» Records to use

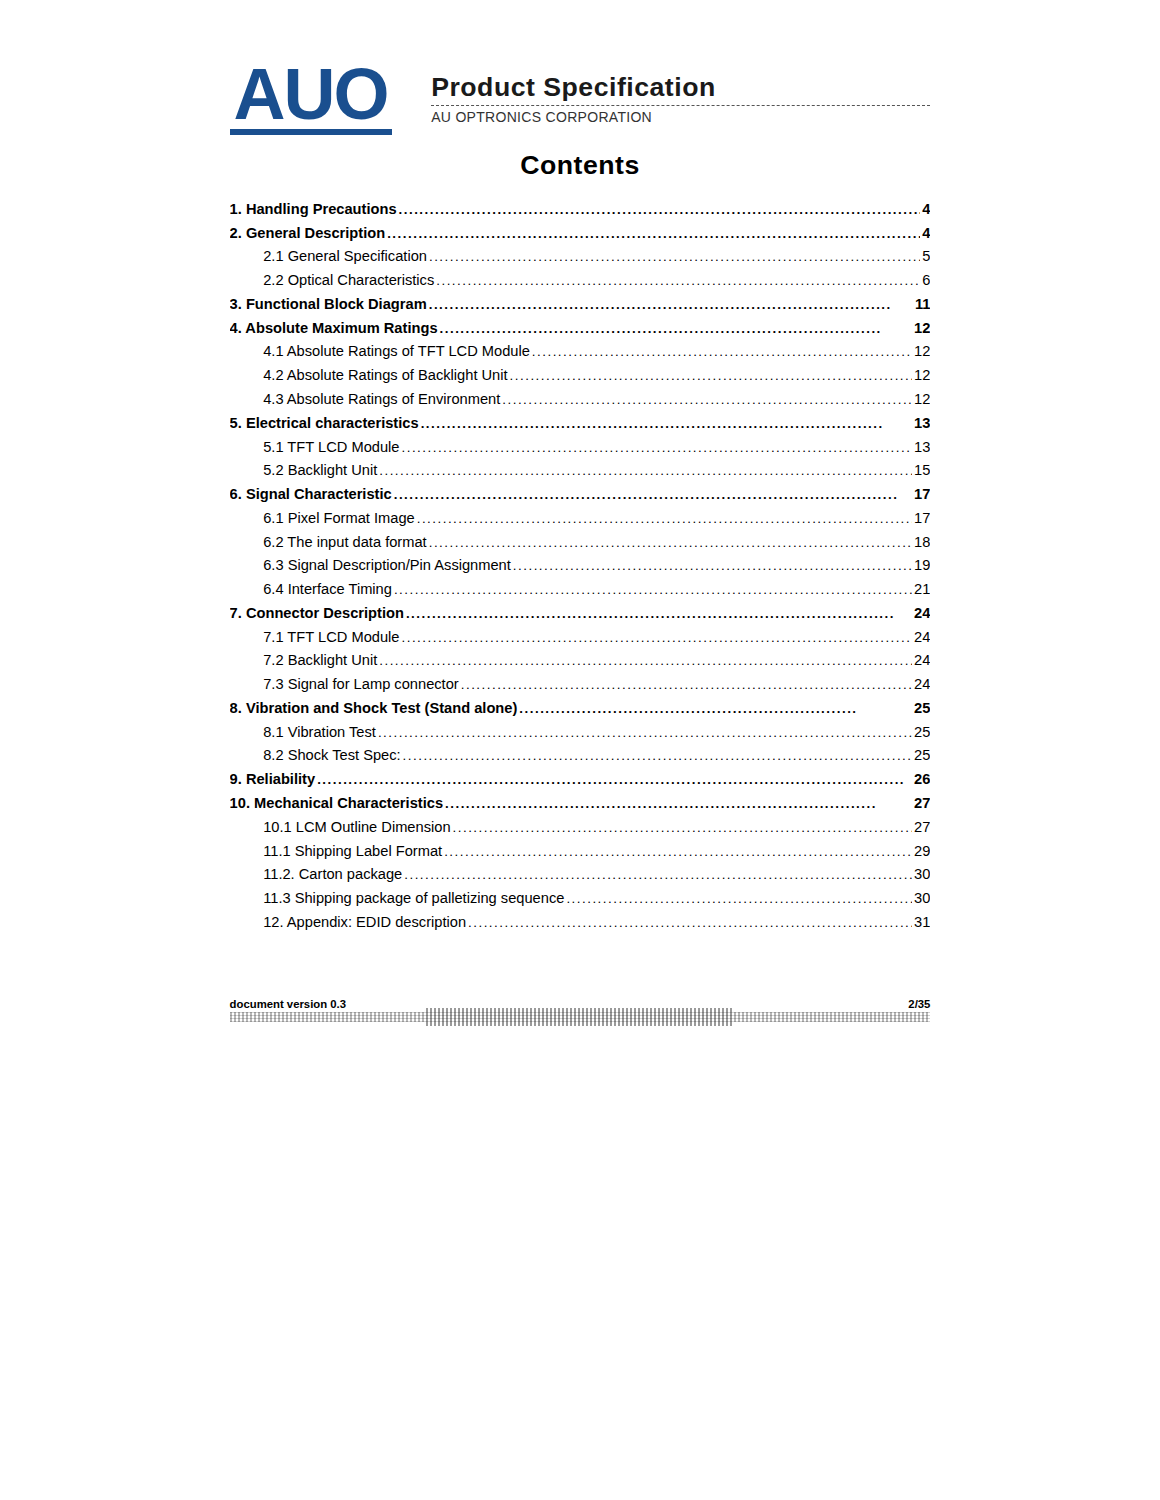AUO
Product Specification
AU OPTRONICS CORPORATION
Contents
1. Handling Precautions .................................................................................................................. 4
2. General Description ..................................................................................................................... 4
2.1 General Specification ....................................................................................................... 5
2.2 Optical Characteristics ..................................................................................................... 6
3. Functional Block Diagram ......................................................................................... 11
4. Absolute Maximum Ratings ..................................................................................... 12
4.1 Absolute Ratings of TFT LCD Module ............................................................................. 12
4.2 Absolute Ratings of Backlight Unit ................................................................................... 12
4.3 Absolute Ratings of Environment .................................................................................... 12
5. Electrical characteristics ......................................................................................... 13
5.1 TFT LCD Module ............................................................................................................. 13
5.2 Backlight Unit ................................................................................................................. 15
6. Signal Characteristic ................................................................................................. 17
6.1 Pixel Format Image ......................................................................................................... 17
6.2 The input data format ....................................................................................................... 18
6.3 Signal Description/Pin Assignment .................................................................................. 19
6.4 Interface Timing .............................................................................................................. 21
7. Connector Description .............................................................................................. 24
7.1 TFT LCD Module ............................................................................................................. 24
7.2 Backlight Unit ................................................................................................................. 24
7.3 Signal for Lamp connector .............................................................................................. 24
8. Vibration and Shock Test (Stand alone) ................................................................. 25
8.1 Vibration Test ................................................................................................................. 25
8.2 Shock Test Spec: ............................................................................................................ 25
9. Reliability ................................................................................................................. 26
10. Mechanical Characteristics ................................................................................... 27
10.1 LCM Outline Dimension ............................................................................................... 27
11.1 Shipping Label Format ................................................................................................. 29
11.2. Carton package ........................................................................................................... 30
11.3 Shipping package of palletizing sequence ..................................................................... 30
12. Appendix: EDID description ........................................................................................... 31
document version 0.3 2/35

» About this task
Pictures stay out, but everything else in the records must be output exactly.

» Result of this exercise
AUO
Product Specification
AU OPTRONICS CORPORATION
Contents
1. Handling Precautions .................................................................................................................. 4
2. General Description ..................................................................................................................... 4
2.1 General Specification ....................................................................................................... 5
2.2 Optical Characteristics ..................................................................................................... 6
3. Functional Block Diagram ......................................................................................... 11
4. Absolute Maximum Ratings ..................................................................................... 12
4.1 Absolute Ratings of TFT LCD Module ............................................................................. 12
4.2 Absolute Ratings of Backlight Unit ................................................................................... 12
4.3 Absolute Ratings of Environment .................................................................................... 12
5. Electrical characteristics ......................................................................................... 13
5.1 TFT LCD Module ............................................................................................................. 13
5.2 Backlight Unit ................................................................................................................. 15
6. Signal Characteristic ................................................................................................. 17
6.1 Pixel Format Image ......................................................................................................... 17
6.2 The input data format ....................................................................................................... 18
6.3 Signal Description/Pin Assignment .................................................................................. 19
6.4 Interface Timing .............................................................................................................. 21
7. Connector Description .............................................................................................. 24
7.1 TFT LCD Module ............................................................................................................. 24
7.2 Backlight Unit ................................................................................................................. 24
7.3 Signal for Lamp connector .............................................................................................. 24
8. Vibration and Shock Test (Stand alone) ................................................................. 25
8.1 Vibration Test ................................................................................................................. 25
8.2 Shock Test Spec: ............................................................................................................ 25
9. Reliability ................................................................................................................. 26
10. Mechanical Characteristics ................................................................................... 27
10.1 LCM Outline Dimension ............................................................................................... 27
11.1 Shipping Label Format ................................................................................................. 29
11.2. Carton package ........................................................................................................... 30
11.3 Shipping package of palletizing sequence ..................................................................... 30
12. Appendix: EDID description ........................................................................................... 31
document version 0.3 2/35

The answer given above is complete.